When people hear the term big data system, only a few are familiar with its concepts. Several business owners, however, may have a general idea. To them, big data analysis involves the collection of a massive amount of information being generated, then using such to craft meaningful insights and decisions. And they would be right about that. For the analyst, however, big data systems mean way more that that.
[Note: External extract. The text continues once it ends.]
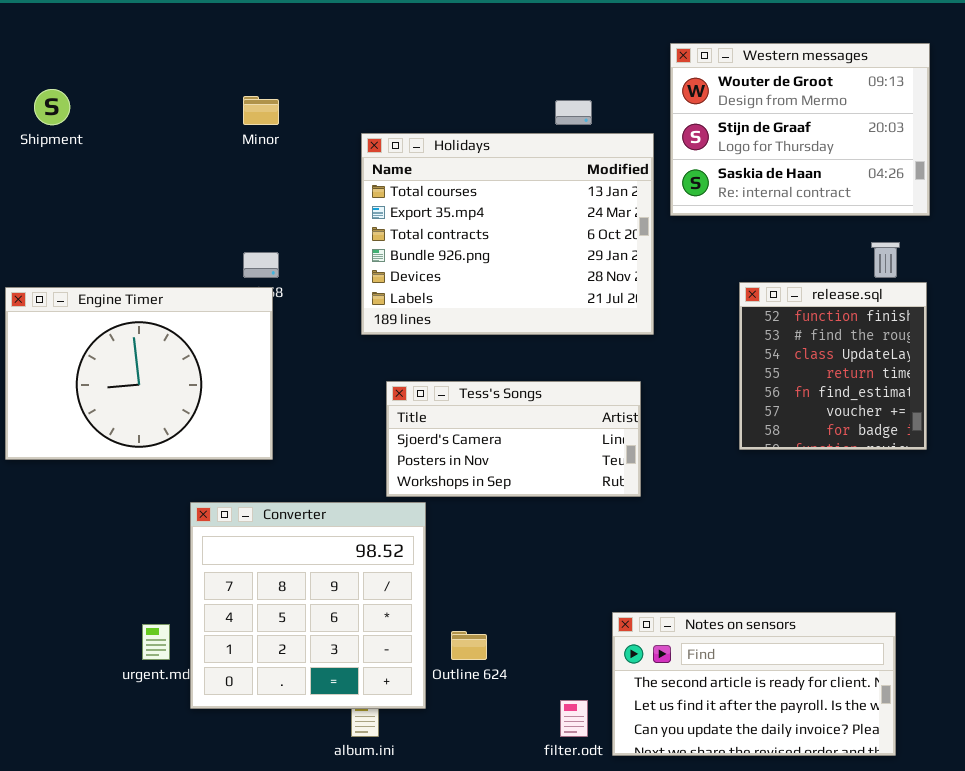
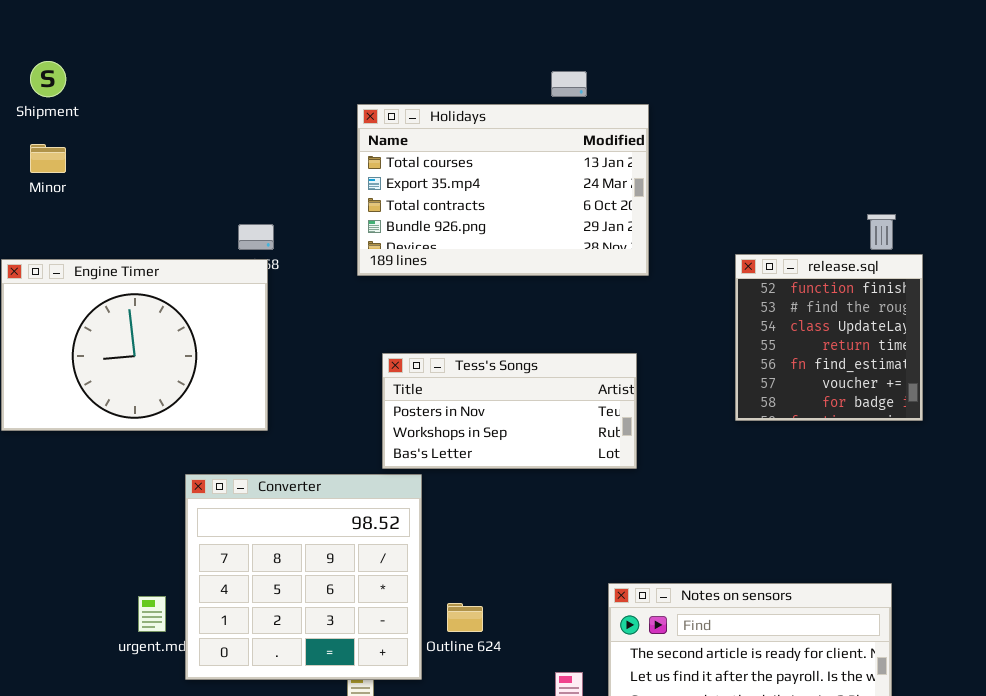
Western messages: [670,43,930,216] -> none, closed
Minor: [243,96,279,125] -> [30,144,66,173], moved
Holidays: [361,133,654,335] -> [357,104,649,276], resized
Tess's Songs: [386,381,641,497] -> [382,353,637,469], scrolled down 1 row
Extricating Meaning from Mounds of Information
A big data analyst needs to have a specific set of skills in order to do his job. One such skill is understanding that data has meaning. Data scientist Dr. Steve Hanks stresses that most of the time, people tend to forget that data means something. Therefore, that meaning should be understood. Heaps of numbers and percentages are more than simple figures. What do they stand for? What do their current values mean to the success of the organization?
The Real Nature of Data
It was once said that if something can’t be measured, it doesn’t exist. In the world of data analytics, scientists tend to think the same way. When something is said to be ‘data-driven,’ scientists often mean it is ‘evidence-based.’ Something that’s data-driven is considered quantitative and/or tangible. It’s something that can be actually measured. Data, however, is not only quantitative. Qualitiative data are often missed out on by analysts trying to be ‘data-driven.’ Simply put, to derive meaning from a sea of information, an analyst must look at both natures of data and never either way around.
Bringing Everything into the Spotlight
After extricating the meaning, what now? An analyst’s final task is to make that meaning digestible. For that, he can resort to a simple method: visualization. One of the best ways to communicate a data set’s meaning is presenting the vital concepts graphically. The method obviously relies on the concept of visual learning, where a wall of text doesn’t hold sway.